**QUOTED PASSAGE:**
Wylie's lawyer subsequently assured journalists that Eunoia had no data, but parliamentary testimony from Kogan later revealed that Eunoia had possessed Kogan's full data set of 87 million Facebook users; and that SCL/Cambridge Analytica had only ever had access to some 4% of the scraped data, "in contrast with the contract with Mr. Wylie’s entity
Eunoia, where Eunoia received all of the page like data as well as dyads", and that unlike SCL/Cambridge Analytica, Wylie's company had been the only organization Kogan granted complete access to the dataset.

During the Easter of 2015, two of Wylie's Eunoia colleagues who had joined him from SCL, Tadas Jucikas and Mark Gettleson, flew to New York to meet Donald Trump's then-campaign manager on his 2016 presidential bid, Corey Lewandowski, for a meeting in a Central Park hotel. They pitched for Eunoia to work on the 2016 Trump presidential campaign, but were ultimately unsuccessful. The approach to the Trump campaign was made with Wylie's knowledge as CEO of Eunoia, and reportedly had his blessing.

In November 2015, Eunoia Technologies pitched Facebook data-mining techniques to the Liberal Party of Canada, securing a $100,000 contract in January 2016 for "a short-lived pilot project" with the Liberal Caucus Research Bureau. However, the contract was not renewed beyond the pilot.

From 2015, Wylie and Gettleson became embroiled in litigation with SCL, alleging that Eunoia had infringed SCL's intellectual property, had misappropriated SCL's data, had attempted to 'poach' other SCL contractors, and had attempted to 'poach' SCL's clients. Wylie elaborated on the Eunoia allegations when denying them: "They tried to sue me over their claims that I was somehow trying to steal their clients, or to somehow try to interfere with their contractual relations with other employees, or what have you." SCL later claimed that Eunoia had been "the subject of restraining undertakings to prevent the misuse of the company's intellectual property". A QC's report noted:

"On 21 May 2015, SCL discovered that Eunoia Technologies Limited had approached at least one of SCL’s existing clients in the USA, following confirmation from a US political client that they had received a proposal from Eunoia Technologies, which purported to deliver exactly the same services as SCL. Consequently, SCL’s lawyers wrote to Wylie and others at Eunoia Technologies Limited regarding suspected breaches of covenants on intellectual property, client solicitation, staff solicitation and non-competition."

**PROVIDED RECORDS:**

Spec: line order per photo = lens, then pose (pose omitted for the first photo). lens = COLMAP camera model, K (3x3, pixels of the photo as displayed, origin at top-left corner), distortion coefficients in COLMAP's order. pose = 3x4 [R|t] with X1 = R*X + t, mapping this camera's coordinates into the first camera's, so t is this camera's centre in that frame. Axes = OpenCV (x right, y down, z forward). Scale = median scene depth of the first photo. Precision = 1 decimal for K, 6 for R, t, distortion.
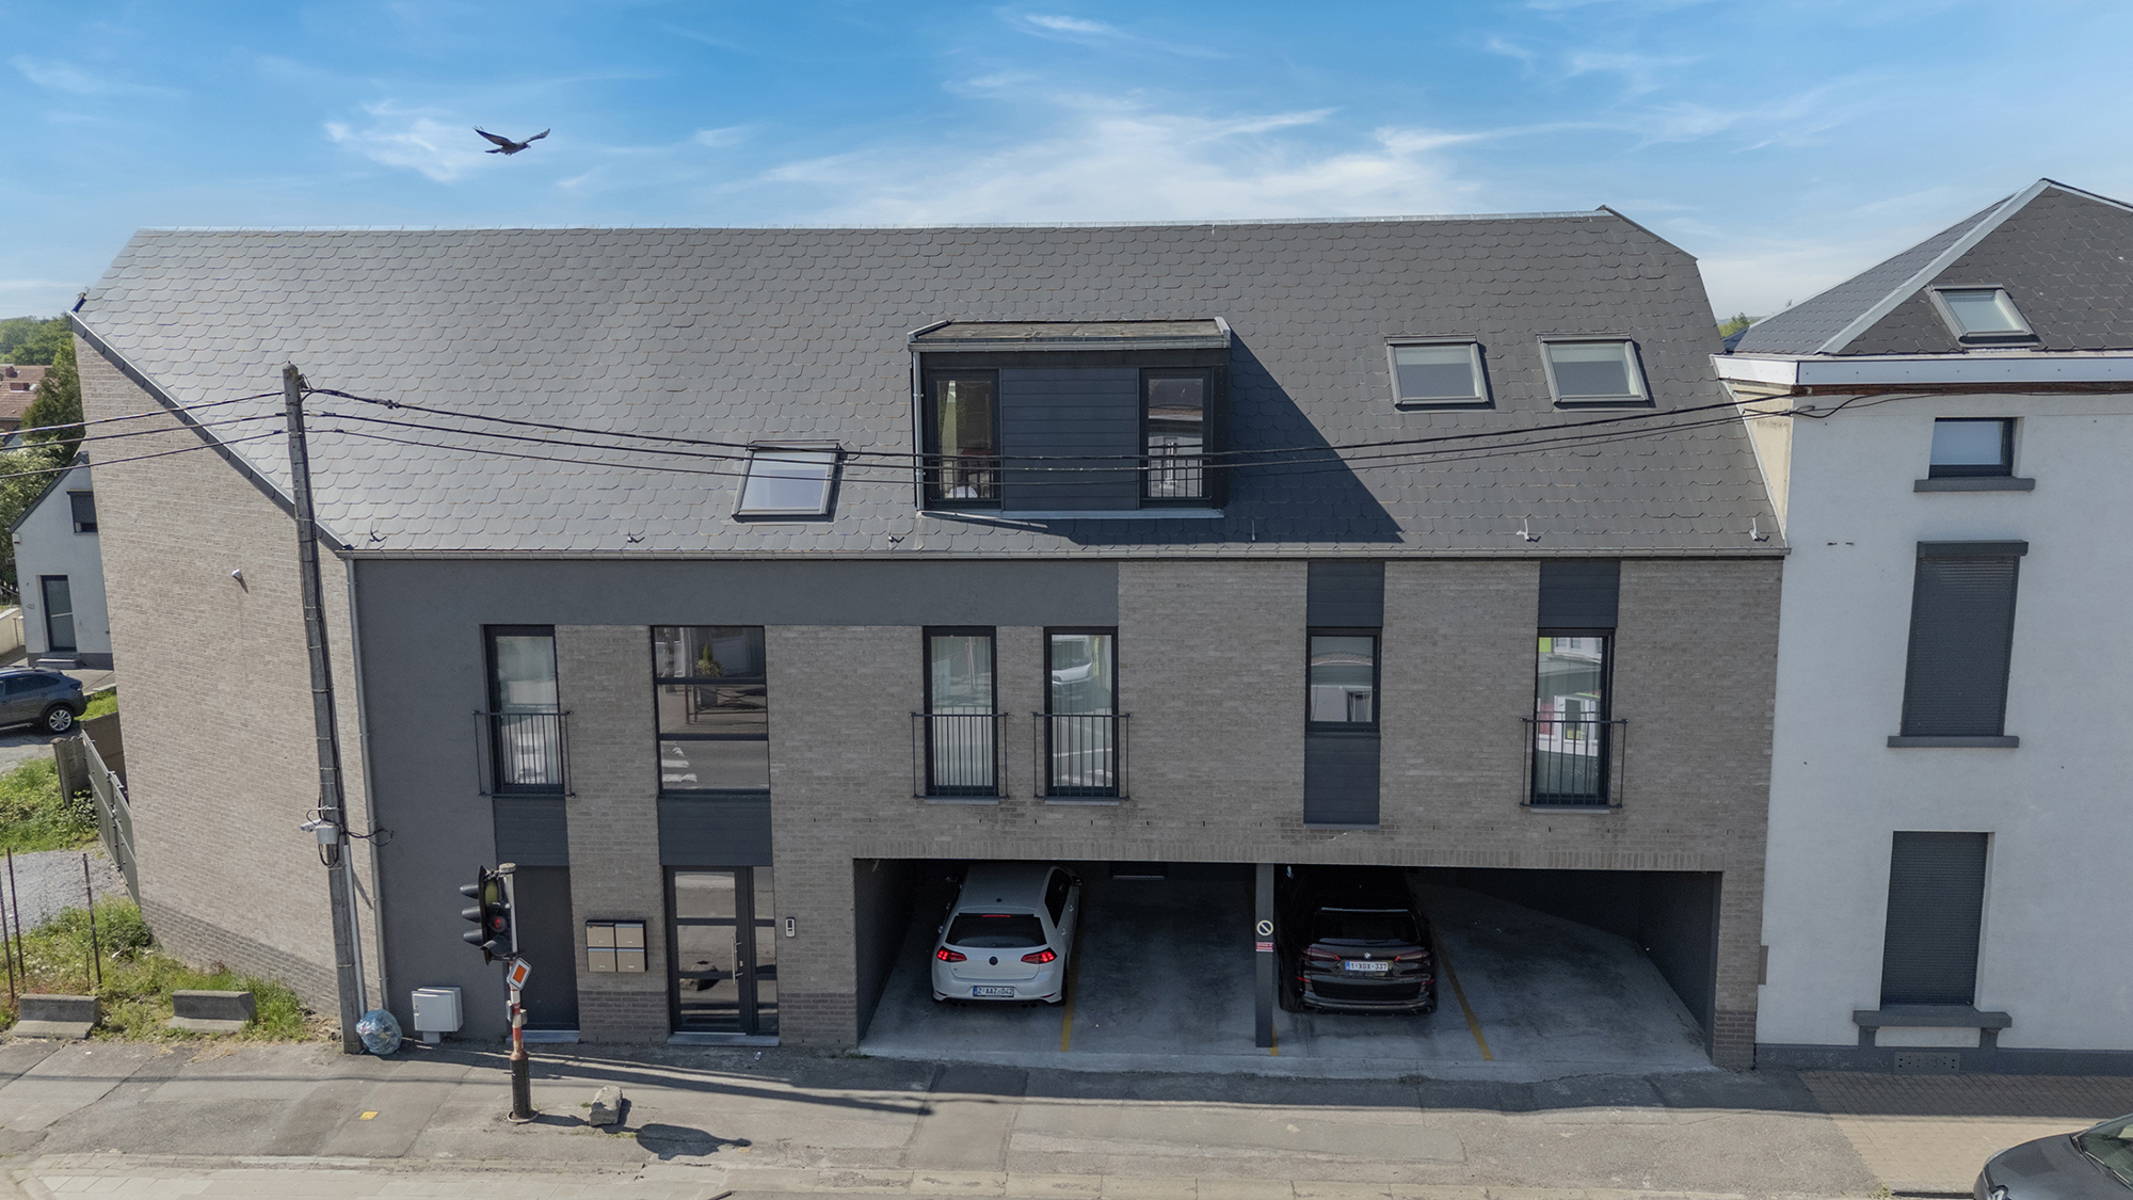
lens RADIAL K [[1575.5, 0, 1073.3], [0, 1575.5, 595.9], [0, 0, 1]] dist [0.118869, -0.173919]
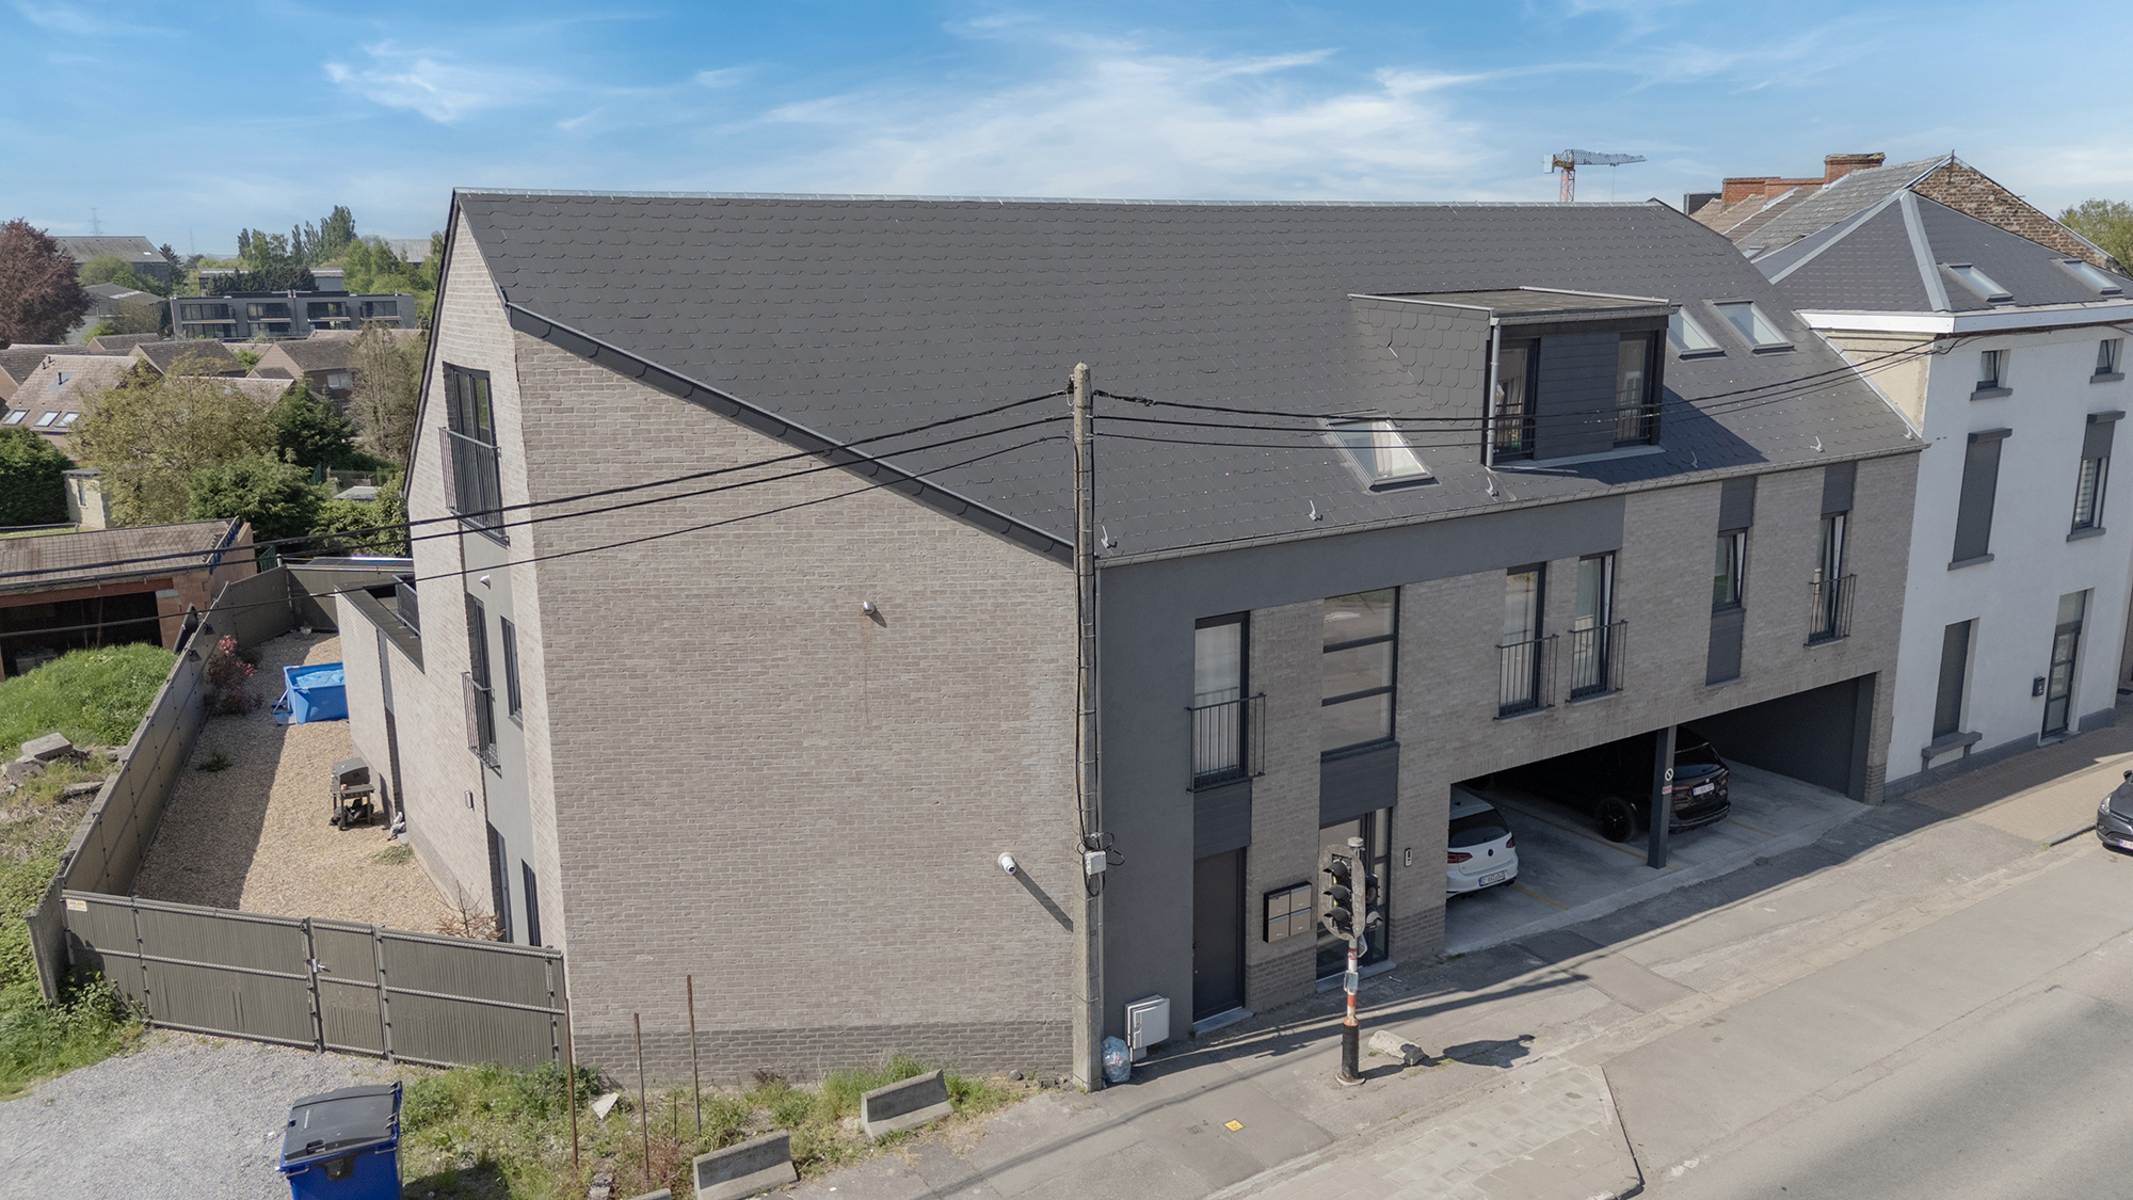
lens RADIAL K [[1575.5, 0, 1073.3], [0, 1575.5, 595.9], [0, 0, 1]] dist [0.118869, -0.173919]
pose [[0.797640, -0.127095, 0.589591, -1.015249], [0.103939, 0.991886, 0.073200, -0.076595], [-0.594110, 0.002895, 0.804378, 0.263410]]
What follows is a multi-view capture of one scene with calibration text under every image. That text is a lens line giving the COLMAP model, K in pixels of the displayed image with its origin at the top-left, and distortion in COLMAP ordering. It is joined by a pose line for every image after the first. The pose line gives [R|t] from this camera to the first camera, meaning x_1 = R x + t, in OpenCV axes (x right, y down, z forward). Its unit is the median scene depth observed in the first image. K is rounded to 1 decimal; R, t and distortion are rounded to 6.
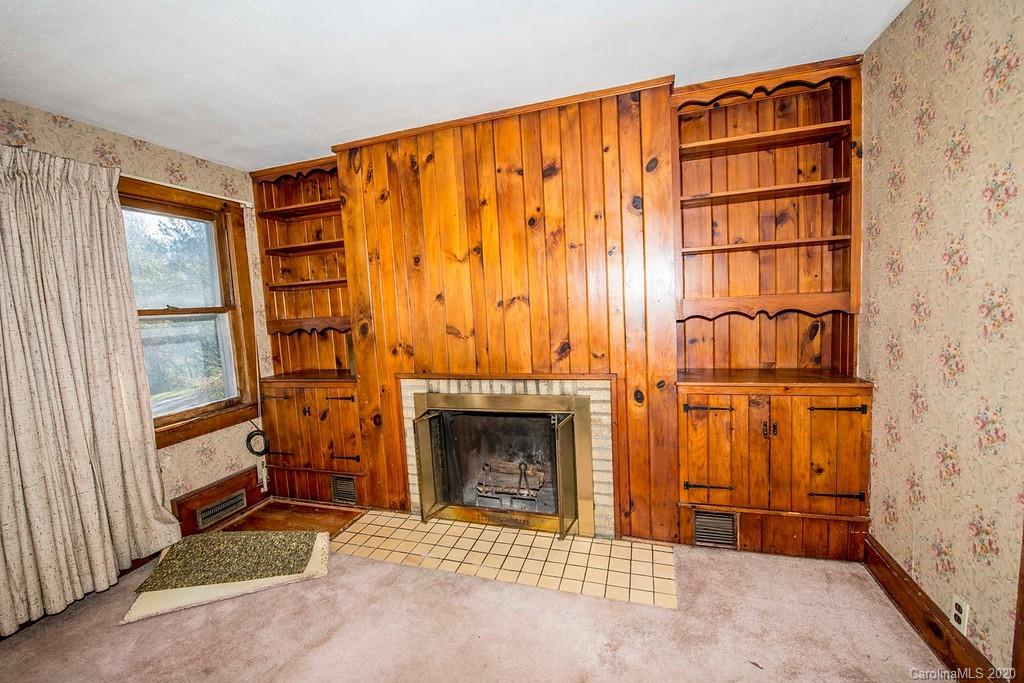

**WORK TASK:** Copy out word for word the entire passage above about Eunoia Technologies and its dispute with SCL.

**PROBLEM SOLUTION:**
Wylie's lawyer subsequently assured journalists that Eunoia had no data, but parliamentary testimony from Kogan later revealed that Eunoia had possessed Kogan's full data set of 87 million Facebook users; and that SCL/Cambridge Analytica had only ever had access to some 4% of the scraped data, "in contrast with the contract with Mr. Wylie’s entity
Eunoia, where Eunoia received all of the page like data as well as dyads", and that unlike SCL/Cambridge Analytica, Wylie's company had been the only organization Kogan granted complete access to the dataset.

During the Easter of 2015, two of Wylie's Eunoia colleagues who had joined him from SCL, Tadas Jucikas and Mark Gettleson, flew to New York to meet Donald Trump's then-campaign manager on his 2016 presidential bid, Corey Lewandowski, for a meeting in a Central Park hotel. They pitched for Eunoia to work on the 2016 Trump presidential campaign, but were ultimately unsuccessful. The approach to the Trump campaign was made with Wylie's knowledge as CEO of Eunoia, and reportedly had his blessing.

In November 2015, Eunoia Technologies pitched Facebook data-mining techniques to the Liberal Party of Canada, securing a $100,000 contract in January 2016 for "a short-lived pilot project" with the Liberal Caucus Research Bureau. However, the contract was not renewed beyond the pilot.

From 2015, Wylie and Gettleson became embroiled in litigation with SCL, alleging that Eunoia had infringed SCL's intellectual property, had misappropriated SCL's data, had attempted to 'poach' other SCL contractors, and had attempted to 'poach' SCL's clients. Wylie elaborated on the Eunoia allegations when denying them: "They tried to sue me over their claims that I was somehow trying to steal their clients, or to somehow try to interfere with their contractual relations with other employees, or what have you." SCL later claimed that Eunoia had been "the subject of restraining undertakings to prevent the misuse of the company's intellectual property". A QC's report noted:

"On 21 May 2015, SCL discovered that Eunoia Technologies Limited had approached at least one of SCL’s existing clients in the USA, following confirmation from a US political client that they had received a proposal from Eunoia Technologies, which purported to deliver exactly the same services as SCL. Consequently, SCL’s lawyers wrote to Wylie and others at Eunoia Technologies Limited regarding suspected breaches of covenants on intellectual property, client solicitation, staff solicitation and non-competition."